How does weight sharing compound the advantages of deeper model designs?
This explores why reusing the same weights across layers pays off especially well in deep, thin networks — and the corpus only partly addresses it, with one note carrying most of the weight.
This reads the question as: when a model is built deep-and-thin rather than wide, why does sharing parameters across layers amplify the benefit rather than just save memory? The honest caveat up front: the collection has exactly one note that treats this head-on, so this is a synthesis built around it rather than across many converging sources.
The anchor is MobileLLM's finding that depth beats width below a billion parameters Does depth matter more than width for tiny language models?. The mechanism matters here: deep-and-thin architectures win because layers *compose* — each layer builds a more abstract concept on top of the one below, rather than spreading capacity sideways across a wide layer. That composition is what makes depth valuable. Weight sharing rides on top of this. If the real work of a deep model is the repeated, layered transformation of representations, then reusing the same block of weights across several of those layers lets you buy more layers of composition without paying for more parameters. Depth is the thing that helps; weight sharing is the trick that makes depth cheap. The two compound because the advantage you're multiplying (compositional depth) is precisely the one that doesn't strictly require fresh parameters at every step.
A lateral angle the corpus offers: layers aren't interchangeable, they specialize. Proxy-tuning work shows that lower layers store knowledge while upper layers handle reasoning and style — direct fine-tuning corrupts the lower-layer knowledge stores, while decoding-time tuning leaves them intact Can decoding-time tuning preserve knowledge better than weight fine-tuning?. This is a useful tension to sit with: weight sharing assumes a layer's transformation is reusable enough to apply more than once, but layer specialization says different depths do genuinely different jobs. The reconciliation is that sharing tends to be applied to *blocks* doing similar mid-network compositional work, not across the whole stack indiscriminately.

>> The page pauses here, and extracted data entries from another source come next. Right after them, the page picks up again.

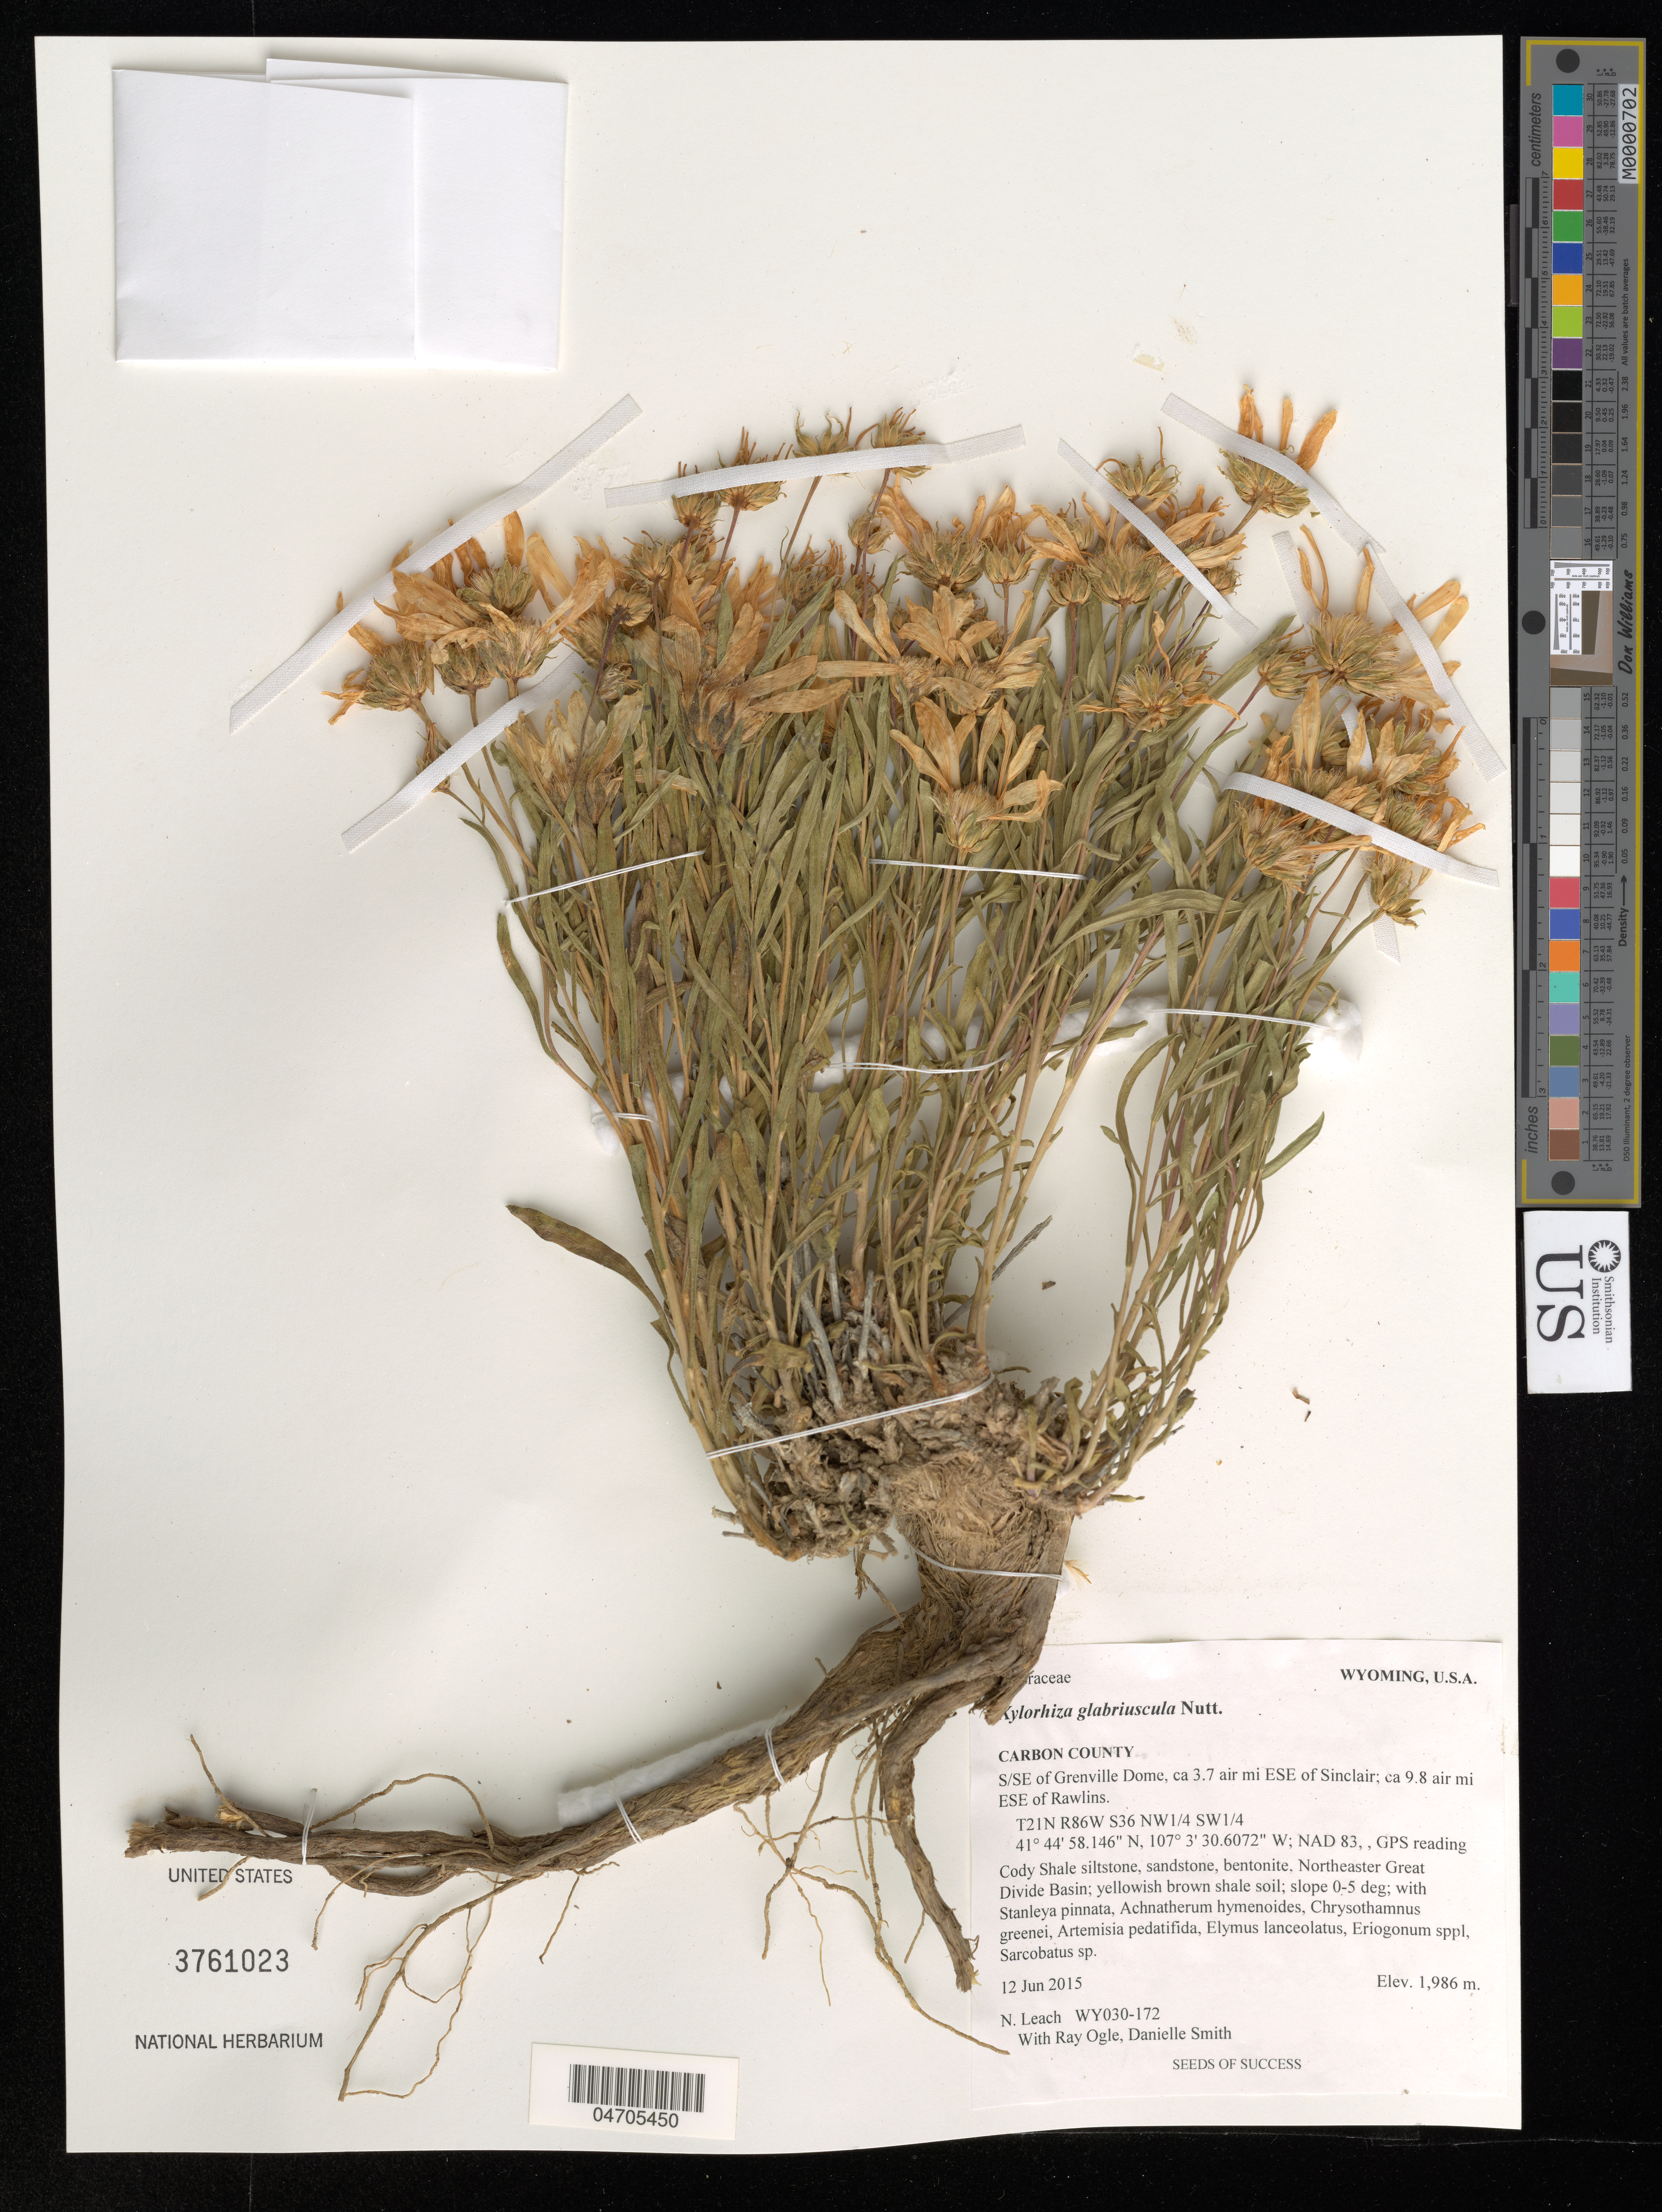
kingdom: Plantae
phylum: Tracheophyta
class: Magnoliopsida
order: Asterales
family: Asteraceae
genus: Xylorhiza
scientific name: Xylorhiza glabriuscula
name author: Nutt.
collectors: N. Leach, R. Ogle & D. Smith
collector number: WY030-172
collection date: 2015-06-12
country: United States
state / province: Wyoming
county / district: Carbon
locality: Carbon County. S/SE of Grenville Dome, ca. 3.7 air mi ESE of Sinclair; ca. 9.8 air mi. ESE of Rawlins. T21N R86W S36 NW1/4 SW1/4. NAD 83.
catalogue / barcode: US 3761023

There's also a reason to expect sharing and depth to reinforce each other structurally. Work on sparse-weight training shows that forcing constraints on weights produces compact, modular, reusable circuits where neurons map to clean concepts Can sparse weight training make neural networks interpretable by design?. Sharing is a different constraint than sparsity, but it points the same direction: when you force the network to reuse machinery, you push it toward learning general, composable transformations rather than one-off layer-specific tricks — which is exactly what a deep compositional model wants. So the compounding isn't only about parameter economy; the sharing constraint may itself nudge the model toward the kind of reusable abstractions that depth is trying to exploit. Worth flagging for anyone going deeper here: the collection doesn't yet hold a paper isolating weight sharing as its own variable, so treat the link between sharing and depth as well-motivated but, in this corpus, inferred rather than directly measured.
Sources 3 notes
MobileLLM shows deep-and-thin architectures yield 2.7–4.3% accuracy gains over balanced designs at 125M–350M scale by composing abstract concepts through layers rather than spreading parameters across width.
Proxy-tuning closes 88-91% of the alignment gap while surpassing direct fine-tuning on knowledge tasks by leaving base model weights untouched. Direct fine-tuning corrupts knowledge storage in lower layers, whereas proxy-tuning applies distributional shifts that primarily affect reasoning and style.
Training transformers with sparse weights creates compact, human-interpretable circuits where neurons correspond to simple concepts with clear connections. Ablation studies confirm these circuits are necessary and sufficient for task performance, though scaling beyond tens of millions of parameters while maintaining interpretability remains unsolved.